New rules to offer more protection
Under the current rules for the federal program, servicers have been barred from conducting a foreclosure sale if the homeowner requested a modification, but are allowed to push along the process, even set a sale date. That allows them to foreclose more quickly if they determine the homeowner doesn’t qualify for a modification.
As a result, a homeowner might get a modification offer one day and a foreclosure notice the next. As of March, servicers were pursuing foreclosure on 1.8 million residences, according to LPS Applied Analytics.
Maggiano, the Treasury official, said that’s been confusing for homeowners. Some “just got discouraged and gave up.”
New rules issued by the Treasury in March say the servicer must first give the homeowner a shot at a modification before beginning the process that leads to foreclosure.
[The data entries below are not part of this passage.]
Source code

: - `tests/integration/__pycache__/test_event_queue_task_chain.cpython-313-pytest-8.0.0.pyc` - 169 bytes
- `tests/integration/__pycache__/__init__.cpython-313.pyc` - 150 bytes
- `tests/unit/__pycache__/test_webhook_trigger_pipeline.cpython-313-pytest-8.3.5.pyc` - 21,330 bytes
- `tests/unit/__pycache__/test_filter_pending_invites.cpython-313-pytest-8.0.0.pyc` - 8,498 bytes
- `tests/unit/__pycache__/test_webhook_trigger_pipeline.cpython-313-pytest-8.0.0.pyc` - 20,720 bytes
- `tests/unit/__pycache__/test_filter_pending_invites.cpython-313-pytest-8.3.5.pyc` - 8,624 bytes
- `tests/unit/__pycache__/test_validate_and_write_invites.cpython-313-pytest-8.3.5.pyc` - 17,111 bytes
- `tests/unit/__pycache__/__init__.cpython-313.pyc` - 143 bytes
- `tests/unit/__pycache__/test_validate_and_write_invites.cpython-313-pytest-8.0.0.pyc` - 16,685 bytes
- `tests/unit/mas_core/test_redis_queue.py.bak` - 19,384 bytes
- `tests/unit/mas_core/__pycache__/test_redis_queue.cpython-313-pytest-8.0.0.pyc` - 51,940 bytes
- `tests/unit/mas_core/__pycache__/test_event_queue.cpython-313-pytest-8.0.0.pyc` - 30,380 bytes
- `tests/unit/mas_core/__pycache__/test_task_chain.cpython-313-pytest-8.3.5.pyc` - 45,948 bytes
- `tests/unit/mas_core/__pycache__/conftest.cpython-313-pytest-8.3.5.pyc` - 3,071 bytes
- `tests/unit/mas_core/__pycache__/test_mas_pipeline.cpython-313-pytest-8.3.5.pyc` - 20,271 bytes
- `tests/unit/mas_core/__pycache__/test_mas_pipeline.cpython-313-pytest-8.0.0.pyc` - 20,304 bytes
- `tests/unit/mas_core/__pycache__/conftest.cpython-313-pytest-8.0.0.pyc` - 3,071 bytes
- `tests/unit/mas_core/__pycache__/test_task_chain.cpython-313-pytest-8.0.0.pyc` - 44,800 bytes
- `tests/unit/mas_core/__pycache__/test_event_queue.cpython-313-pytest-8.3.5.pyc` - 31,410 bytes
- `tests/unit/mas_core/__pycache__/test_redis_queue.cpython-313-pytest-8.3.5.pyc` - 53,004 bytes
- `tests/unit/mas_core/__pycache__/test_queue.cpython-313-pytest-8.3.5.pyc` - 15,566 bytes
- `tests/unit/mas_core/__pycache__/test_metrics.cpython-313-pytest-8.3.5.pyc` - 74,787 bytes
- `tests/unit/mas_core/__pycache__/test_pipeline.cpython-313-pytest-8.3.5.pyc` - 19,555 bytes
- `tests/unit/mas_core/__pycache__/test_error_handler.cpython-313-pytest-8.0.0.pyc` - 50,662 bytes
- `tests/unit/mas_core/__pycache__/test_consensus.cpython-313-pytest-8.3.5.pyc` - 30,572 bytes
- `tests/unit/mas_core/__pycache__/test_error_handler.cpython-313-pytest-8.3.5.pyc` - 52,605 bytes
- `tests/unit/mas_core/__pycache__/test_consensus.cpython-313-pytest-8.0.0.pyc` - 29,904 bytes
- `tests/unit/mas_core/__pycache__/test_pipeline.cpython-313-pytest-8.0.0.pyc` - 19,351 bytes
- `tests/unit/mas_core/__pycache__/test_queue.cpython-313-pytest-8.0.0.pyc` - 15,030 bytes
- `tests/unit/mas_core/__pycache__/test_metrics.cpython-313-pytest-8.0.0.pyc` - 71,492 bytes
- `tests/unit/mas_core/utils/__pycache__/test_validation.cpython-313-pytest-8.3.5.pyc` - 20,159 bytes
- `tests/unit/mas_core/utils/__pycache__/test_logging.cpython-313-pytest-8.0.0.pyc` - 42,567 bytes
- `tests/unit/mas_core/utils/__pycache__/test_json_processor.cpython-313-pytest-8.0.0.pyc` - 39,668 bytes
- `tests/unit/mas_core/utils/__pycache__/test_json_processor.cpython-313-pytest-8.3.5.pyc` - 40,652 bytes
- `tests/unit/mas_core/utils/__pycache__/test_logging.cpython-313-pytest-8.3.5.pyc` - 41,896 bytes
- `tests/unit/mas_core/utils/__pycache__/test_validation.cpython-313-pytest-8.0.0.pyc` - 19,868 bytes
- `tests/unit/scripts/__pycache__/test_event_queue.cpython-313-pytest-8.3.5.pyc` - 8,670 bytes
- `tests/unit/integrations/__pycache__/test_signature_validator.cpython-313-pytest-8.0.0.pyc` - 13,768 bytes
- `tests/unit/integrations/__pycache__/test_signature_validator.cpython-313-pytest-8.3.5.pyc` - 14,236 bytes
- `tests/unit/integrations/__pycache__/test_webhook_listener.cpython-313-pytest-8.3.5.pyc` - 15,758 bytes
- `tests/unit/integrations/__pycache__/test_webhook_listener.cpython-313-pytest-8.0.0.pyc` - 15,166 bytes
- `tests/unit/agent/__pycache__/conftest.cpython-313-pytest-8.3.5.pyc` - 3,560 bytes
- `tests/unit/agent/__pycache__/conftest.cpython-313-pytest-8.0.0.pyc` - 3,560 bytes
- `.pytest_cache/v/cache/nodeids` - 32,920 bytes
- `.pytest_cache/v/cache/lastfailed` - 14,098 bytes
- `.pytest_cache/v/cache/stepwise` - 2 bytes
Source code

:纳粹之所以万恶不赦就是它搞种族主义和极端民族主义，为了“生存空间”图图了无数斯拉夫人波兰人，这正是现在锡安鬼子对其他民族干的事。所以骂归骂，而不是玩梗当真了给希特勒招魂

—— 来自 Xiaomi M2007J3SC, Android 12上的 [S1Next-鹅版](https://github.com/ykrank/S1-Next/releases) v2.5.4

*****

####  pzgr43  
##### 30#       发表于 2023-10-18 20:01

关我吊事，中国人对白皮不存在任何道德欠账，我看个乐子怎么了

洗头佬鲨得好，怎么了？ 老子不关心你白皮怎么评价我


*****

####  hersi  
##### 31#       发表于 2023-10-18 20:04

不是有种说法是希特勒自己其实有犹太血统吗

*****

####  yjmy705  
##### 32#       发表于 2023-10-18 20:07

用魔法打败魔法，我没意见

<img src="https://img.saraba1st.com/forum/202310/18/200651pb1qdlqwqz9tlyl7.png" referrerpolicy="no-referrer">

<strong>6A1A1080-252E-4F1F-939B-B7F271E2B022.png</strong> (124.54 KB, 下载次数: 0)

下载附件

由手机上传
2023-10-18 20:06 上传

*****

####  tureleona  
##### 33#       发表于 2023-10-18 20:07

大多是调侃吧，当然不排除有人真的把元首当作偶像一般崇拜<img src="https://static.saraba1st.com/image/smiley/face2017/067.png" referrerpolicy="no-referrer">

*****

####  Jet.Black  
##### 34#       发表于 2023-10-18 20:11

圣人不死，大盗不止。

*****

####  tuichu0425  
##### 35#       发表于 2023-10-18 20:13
They also require the servicer to adopt new policies to prevent mishaps. For instance, the servicer will be required to provide a written certification to its attorney or trustee that the homeowner does not qualify for the federal program before the house can be sold.
Maggiano said the changes resulted from visits to the servicers’ offices last December that allowed Treasury officials to “much better understand (their) inner workings.”
The rules, however, don’t take effect until June. Nor do they apply to hundreds of thousands of homeowners seeking a modification for whom the process leading to foreclosure has already begun. And Treasury has yet to set any penalties for servicers who don’t follow the rules.
Maggiano said Treasury’s new rule struck a balance to help homeowners who were responsive to servicer communications to stay out of foreclosure while not introducing unnecessary delays for servicers. Some borrowers don’t respond at all to offers of help from the servicers until they’re faced with foreclosure, she said.
Some states, such as North Carolina, have recently gone further to delay moving toward foreclosure if a homeowner requests a modification. State regulators there passed a law that requires a servicer to halt the process if a homeowner requests a modification.
Pearce, the North Carolina official, said the rule was prompted by the delays homeowners have been facing and puts the burden on the servicers to expeditiously review the request. “They’re in total control.”
Stopping the process not only removes the possibility of a sudden foreclosure, he said, but also stops the accumulation of fees, which build up and can add thousands to the homeowner’s debt as the servicer moves toward foreclosure.
In California, state Sen. Mark Leno, a Democrat from San Francisco, is pushing a bill that would do something similar. The servicers “should be working a lot harder to keep homeowners in their home,” he said.